[Page-level text extractions]
= Beginning of Section =

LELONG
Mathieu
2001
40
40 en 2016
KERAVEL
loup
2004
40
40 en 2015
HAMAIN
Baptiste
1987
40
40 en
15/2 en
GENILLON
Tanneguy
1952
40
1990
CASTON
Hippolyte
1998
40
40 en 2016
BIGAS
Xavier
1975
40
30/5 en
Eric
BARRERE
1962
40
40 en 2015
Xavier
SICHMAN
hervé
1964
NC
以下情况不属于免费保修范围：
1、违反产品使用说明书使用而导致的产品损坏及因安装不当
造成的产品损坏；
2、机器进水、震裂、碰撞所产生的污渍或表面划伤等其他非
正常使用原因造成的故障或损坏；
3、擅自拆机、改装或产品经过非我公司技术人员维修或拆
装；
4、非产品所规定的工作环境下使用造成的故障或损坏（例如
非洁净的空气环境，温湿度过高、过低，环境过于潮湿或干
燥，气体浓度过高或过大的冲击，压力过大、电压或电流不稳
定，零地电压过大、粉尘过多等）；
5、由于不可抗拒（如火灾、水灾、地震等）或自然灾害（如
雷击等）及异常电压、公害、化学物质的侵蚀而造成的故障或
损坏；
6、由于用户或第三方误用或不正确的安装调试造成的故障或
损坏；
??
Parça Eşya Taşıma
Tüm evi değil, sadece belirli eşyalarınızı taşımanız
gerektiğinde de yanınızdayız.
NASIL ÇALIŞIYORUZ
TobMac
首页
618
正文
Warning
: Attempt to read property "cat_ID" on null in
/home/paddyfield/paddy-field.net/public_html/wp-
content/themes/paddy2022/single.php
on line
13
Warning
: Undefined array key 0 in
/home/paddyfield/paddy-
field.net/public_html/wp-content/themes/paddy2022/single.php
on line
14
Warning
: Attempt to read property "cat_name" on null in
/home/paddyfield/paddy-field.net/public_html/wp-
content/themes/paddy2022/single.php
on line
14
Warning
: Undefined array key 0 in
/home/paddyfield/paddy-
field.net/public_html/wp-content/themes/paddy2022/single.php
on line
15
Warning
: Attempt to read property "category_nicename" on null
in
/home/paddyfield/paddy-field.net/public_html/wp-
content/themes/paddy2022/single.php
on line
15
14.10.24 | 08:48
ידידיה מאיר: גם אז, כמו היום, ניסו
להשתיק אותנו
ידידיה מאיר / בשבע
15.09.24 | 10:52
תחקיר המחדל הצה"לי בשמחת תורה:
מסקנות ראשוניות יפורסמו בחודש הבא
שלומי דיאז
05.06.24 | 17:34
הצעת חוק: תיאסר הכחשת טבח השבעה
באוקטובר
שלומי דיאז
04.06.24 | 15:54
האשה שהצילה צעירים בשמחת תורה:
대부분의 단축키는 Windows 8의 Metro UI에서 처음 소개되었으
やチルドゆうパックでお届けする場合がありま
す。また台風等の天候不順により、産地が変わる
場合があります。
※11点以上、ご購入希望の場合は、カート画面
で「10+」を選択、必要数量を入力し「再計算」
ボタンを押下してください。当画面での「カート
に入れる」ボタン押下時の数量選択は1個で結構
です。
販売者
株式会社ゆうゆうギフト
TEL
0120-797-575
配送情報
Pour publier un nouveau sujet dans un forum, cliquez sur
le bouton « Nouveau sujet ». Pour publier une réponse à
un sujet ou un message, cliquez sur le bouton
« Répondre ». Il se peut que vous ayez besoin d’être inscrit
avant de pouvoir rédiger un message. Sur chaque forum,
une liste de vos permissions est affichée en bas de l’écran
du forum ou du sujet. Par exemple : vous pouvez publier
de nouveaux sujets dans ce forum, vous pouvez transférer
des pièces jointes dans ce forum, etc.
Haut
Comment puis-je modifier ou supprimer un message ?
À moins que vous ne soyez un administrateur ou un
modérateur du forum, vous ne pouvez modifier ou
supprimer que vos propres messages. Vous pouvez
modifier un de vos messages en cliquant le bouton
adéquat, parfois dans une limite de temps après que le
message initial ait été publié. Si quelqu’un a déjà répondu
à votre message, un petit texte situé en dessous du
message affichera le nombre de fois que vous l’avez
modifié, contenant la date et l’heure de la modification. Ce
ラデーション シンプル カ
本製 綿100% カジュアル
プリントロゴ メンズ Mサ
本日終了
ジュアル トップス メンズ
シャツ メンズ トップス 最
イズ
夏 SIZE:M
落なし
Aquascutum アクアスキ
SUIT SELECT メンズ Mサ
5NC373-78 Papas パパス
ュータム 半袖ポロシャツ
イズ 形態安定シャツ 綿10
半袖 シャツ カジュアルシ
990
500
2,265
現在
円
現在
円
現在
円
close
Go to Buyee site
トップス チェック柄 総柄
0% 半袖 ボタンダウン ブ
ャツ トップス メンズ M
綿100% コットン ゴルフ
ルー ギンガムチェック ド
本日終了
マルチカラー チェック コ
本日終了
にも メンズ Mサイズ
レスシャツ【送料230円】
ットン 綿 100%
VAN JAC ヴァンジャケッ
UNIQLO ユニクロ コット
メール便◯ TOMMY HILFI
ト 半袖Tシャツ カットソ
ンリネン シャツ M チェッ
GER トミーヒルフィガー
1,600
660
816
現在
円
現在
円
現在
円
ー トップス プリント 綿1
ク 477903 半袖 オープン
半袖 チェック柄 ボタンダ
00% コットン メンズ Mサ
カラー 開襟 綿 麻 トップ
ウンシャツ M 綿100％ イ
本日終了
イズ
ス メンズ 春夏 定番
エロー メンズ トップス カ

= End of Section =

- _WORK ITEM_: Please copy each line above exactly as written.

- _RESULT_:
LELONG
Mathieu
2001
40
40 en 2016
KERAVEL
loup
2004
40
40 en 2015
HAMAIN
Baptiste
1987
40
40 en
15/2 en
GENILLON
Tanneguy
1952
40
1990
CASTON
Hippolyte
1998
40
40 en 2016
BIGAS
Xavier
1975
40
30/5 en
Eric
BARRERE
1962
40
40 en 2015
Xavier
SICHMAN
hervé
1964
NC
以下情况不属于免费保修范围：
1、违反产品使用说明书使用而导致的产品损坏及因安装不当
造成的产品损坏；
2、机器进水、震裂、碰撞所产生的污渍或表面划伤等其他非
正常使用原因造成的故障或损坏；
3、擅自拆机、改装或产品经过非我公司技术人员维修或拆
装；
4、非产品所规定的工作环境下使用造成的故障或损坏（例如
非洁净的空气环境，温湿度过高、过低，环境过于潮湿或干
燥，气体浓度过高或过大的冲击，压力过大、电压或电流不稳
定，零地电压过大、粉尘过多等）；
5、由于不可抗拒（如火灾、水灾、地震等）或自然灾害（如
雷击等）及异常电压、公害、化学物质的侵蚀而造成的故障或
损坏；
6、由于用户或第三方误用或不正确的安装调试造成的故障或
损坏；
??
Parça Eşya Taşıma
Tüm evi değil, sadece belirli eşyalarınızı taşımanız
gerektiğinde de yanınızdayız.
NASIL ÇALIŞIYORUZ
TobMac
首页
618
正文
Warning
: Attempt to read property "cat_ID" on null in
/home/paddyfield/paddy-field.net/public_html/wp-
content/themes/paddy2022/single.php
on line
13
Warning
: Undefined array key 0 in
/home/paddyfield/paddy-
field.net/public_html/wp-content/themes/paddy2022/single.php
on line
14
Warning
: Attempt to read property "cat_name" on null in
/home/paddyfield/paddy-field.net/public_html/wp-
content/themes/paddy2022/single.php
on line
14
Warning
: Undefined array key 0 in
/home/paddyfield/paddy-
field.net/public_html/wp-content/themes/paddy2022/single.php
on line
15
Warning
: Attempt to read property "category_nicename" on null
in
/home/paddyfield/paddy-field.net/public_html/wp-
content/themes/paddy2022/single.php
on line
15
14.10.24 | 08:48
ידידיה מאיר: גם אז, כמו היום, ניסו
להשתיק אותנו
ידידיה מאיר / בשבע
15.09.24 | 10:52
תחקיר המחדל הצה"לי בשמחת תורה:
מסקנות ראשוניות יפורסמו בחודש הבא
שלומי דיאז
05.06.24 | 17:34
הצעת חוק: תיאסר הכחשת טבח השבעה
באוקטובר
שלומי דיאז
04.06.24 | 15:54
האשה שהצילה צעירים בשמחת תורה:
대부분의 단축키는 Windows 8의 Metro UI에서 처음 소개되었으
やチルドゆうパックでお届けする場合がありま
す。また台風等の天候不順により、産地が変わる
場合があります。
※11点以上、ご購入希望の場合は、カート画面
で「10+」を選択、必要数量を入力し「再計算」
ボタンを押下してください。当画面での「カート
に入れる」ボタン押下時の数量選択は1個で結構
です。
販売者
株式会社ゆうゆうギフト
TEL
0120-797-575
配送情報
Pour publier un nouveau sujet dans un forum, cliquez sur
le bouton « Nouveau sujet ». Pour publier une réponse à
un sujet ou un message, cliquez sur le bouton
« Répondre ». Il se peut que vous ayez besoin d’être inscrit
avant de pouvoir rédiger un message. Sur chaque forum,
une liste de vos permissions est affichée en bas de l’écran
du forum ou du sujet. Par exemple : vous pouvez publier
de nouveaux sujets dans ce forum, vous pouvez transférer
des pièces jointes dans ce forum, etc.
Haut
Comment puis-je modifier ou supprimer un message ?
À moins que vous ne soyez un administrateur ou un
modérateur du forum, vous ne pouvez modifier ou
supprimer que vos propres messages. Vous pouvez
modifier un de vos messages en cliquant le bouton
adéquat, parfois dans une limite de temps après que le
message initial ait été publié. Si quelqu’un a déjà répondu
à votre message, un petit texte situé en dessous du
message affichera le nombre de fois que vous l’avez
modifié, contenant la date et l’heure de la modification. Ce
ラデーション シンプル カ
本製 綿100% カジュアル
プリントロゴ メンズ Mサ
本日終了
ジュアル トップス メンズ
シャツ メンズ トップス 最
イズ
夏 SIZE:M
落なし
Aquascutum アクアスキ
SUIT SELECT メンズ Mサ
5NC373-78 Papas パパス
ュータム 半袖ポロシャツ
イズ 形態安定シャツ 綿10
半袖 シャツ カジュアルシ
990
500
2,265
現在
円
現在
円
現在
円
close
Go to Buyee site
トップス チェック柄 総柄
0% 半袖 ボタンダウン ブ
ャツ トップス メンズ M
綿100% コットン ゴルフ
ルー ギンガムチェック ド
本日終了
マルチカラー チェック コ
本日終了
にも メンズ Mサイズ
レスシャツ【送料230円】
ットン 綿 100%
VAN JAC ヴァンジャケッ
UNIQLO ユニクロ コット
メール便◯ TOMMY HILFI
ト 半袖Tシャツ カットソ
ンリネン シャツ M チェッ
GER トミーヒルフィガー
1,600
660
816
現在
円
現在
円
現在
円
ー トップス プリント 綿1
ク 477903 半袖 オープン
半袖 チェック柄 ボタンダ
00% コットン メンズ Mサ
カラー 開襟 綿 麻 トップ
ウンシャツ M 綿100％ イ
本日終了
イズ
ス メンズ 春夏 定番
エロー メンズ トップス カ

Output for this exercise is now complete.